Tę odsłonę co prawda otworzył celnym rzutem Redick, ale szybki run 6-0, rękami Cole’a, Lewisa (w 3 poprzednich meczach łącznie 6 minut na parkiecie) i Birdmana sprawił, że na tablicy był wynik 30-19 dla Żaru. Wydawało się wtedy, że Dawid uznał wyższość Goliata, którego przewaga będzie do końca meczu tylko rosnąć. W tym momencie jednak w grze Mistrzów coś pękło. Trener Spoelstra pewnie szybko pożałował, że sięgnął do tak głębokich rezerw, bo wysłany przez niego skład nie był w stanie wykreować nic specjalnego w ataku, co widać było szczególnie w postawie Rasharda Lewisa, który a to dał się w dziecinny sposób złapać na offensa Dunleavy’emu, a to nie trafił spod kosza, a to ceglił „za 3”, chcąc nawiązać do momentów swej świetności z czasów gry w Orlando.

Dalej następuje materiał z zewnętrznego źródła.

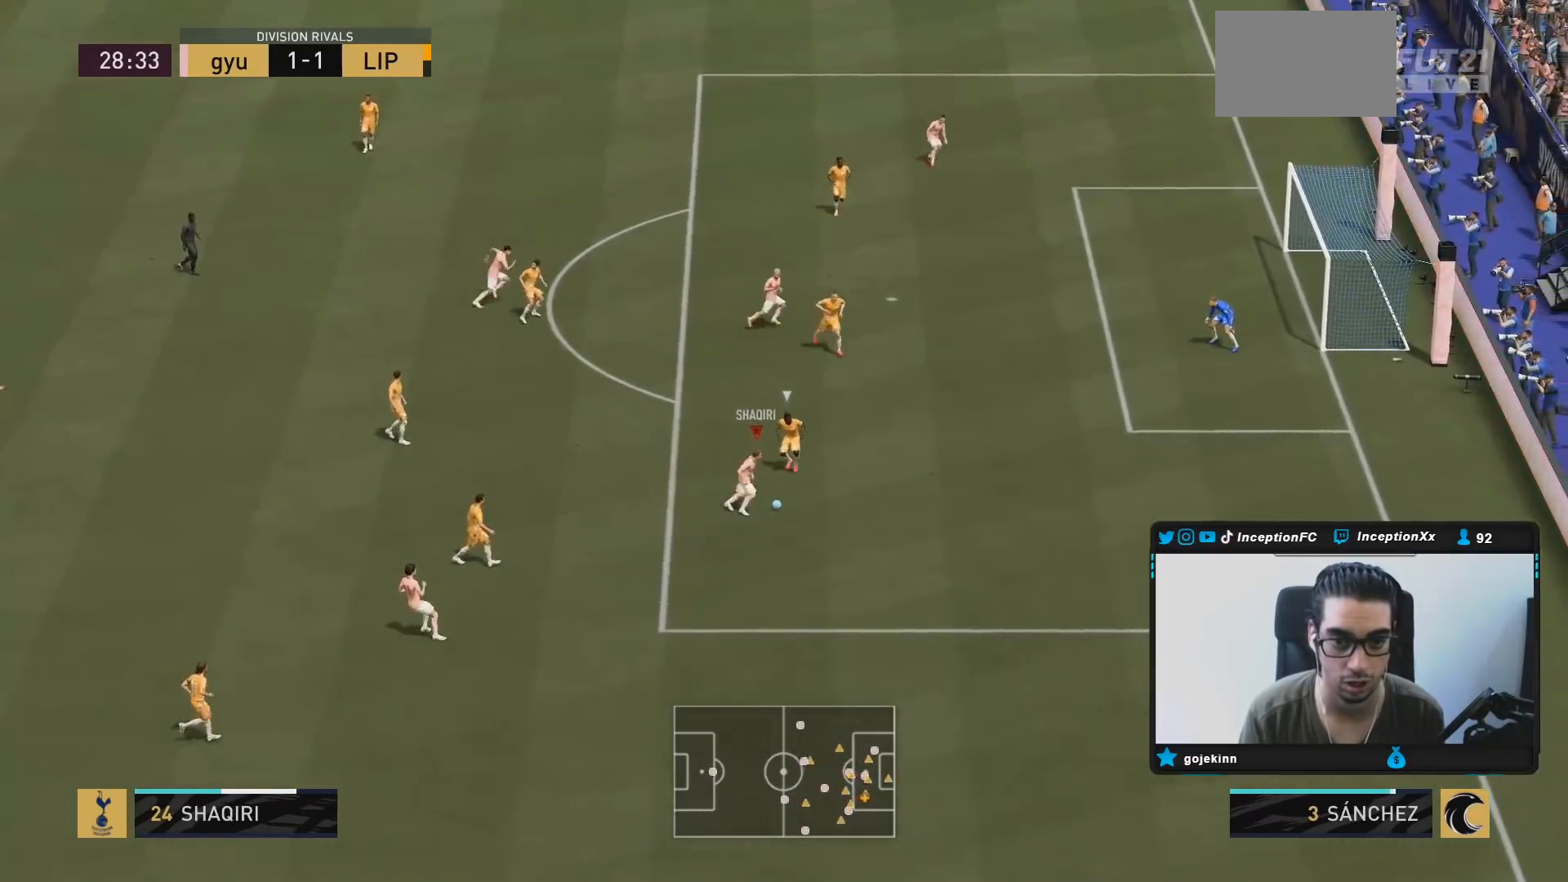
{"dt_ms": 500, "buttons": [], "left_stick": "down-right", "right_stick": "center", "events": [[17, "right_stick", "down"], [150, "right_stick", "center"], [283, "left_stick", "down-right"]]}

Zachęceni ambicją Redicka (nota bene zawodnika sprowadzonego w styczniu właśnie z Orlando), gracze Kozłów złapali wiatr w żagle i rękami Ilyasovy, Dunleavy’ego i Ellisa zaczęli odrabiać straty. Dodajmy, że w tym momencie G4, dwójka liderów Milwaukee (Ellis i Jennings) mieli na swoim koncie łącznie 2 (słownie: DWA) punkty! Gra zawodników Miami w tym okresie wyglądała naprawdę nieciekawie, a fakt że do szatni schodzili z 4-punktową zaliczką przed drugą połową zawdzięczają głównie Jamesowi i Boshowi. W tym chaosie w szeregach obrońców tytułu widać było brak Wade’a, który nawet jeśli ostatnio miał problemy ze skutecznością (4 punkty w G3), to nadrabiał innymi elementami (11 asyst, 9 zbiórek we wspomnianym meczu), kreując pozycje kolegom z drużyny.

O ile w liczbie strat po 1 kwarcie Milwaukee „wygrywało” 7-2, to w drugiej odsłonie Mistrzowie prawie wyrównali tę niechlubną statystykę (9-8 dla Bucks, czyli 6-2 dla Heat w 2Q)

3 kwarta

Druga połowa spotkania to dalszy ciąg niemrawej gry zawodników z Florydy. Jedynie Bosh imponował swoją konsekwencją i wysoką efektywnością gry. Natomiast zawodnicy gospodarzy grali jak w transie, czego efektem zmniejszenie strat do jednego punktu (49-48) po „trójce” Jenningsa. Były to pierwsze i jak się okazało ostatnie punkty tego, jak się wydawało, perspektywicznego obrońcy. Wtedy do roboty wziął się nie kto inny jak Udonis Haslem, zawodnik, przypomnijmy, głównie od obrony i zbiórek w rotacji trenera Spoelstry, który trafił 4 rzuty z dalekiego półdystansu, mając w tym momencie meczu na koncie 13 punktów (w 3 poprzednich meczach zdobył ich łącznie 17).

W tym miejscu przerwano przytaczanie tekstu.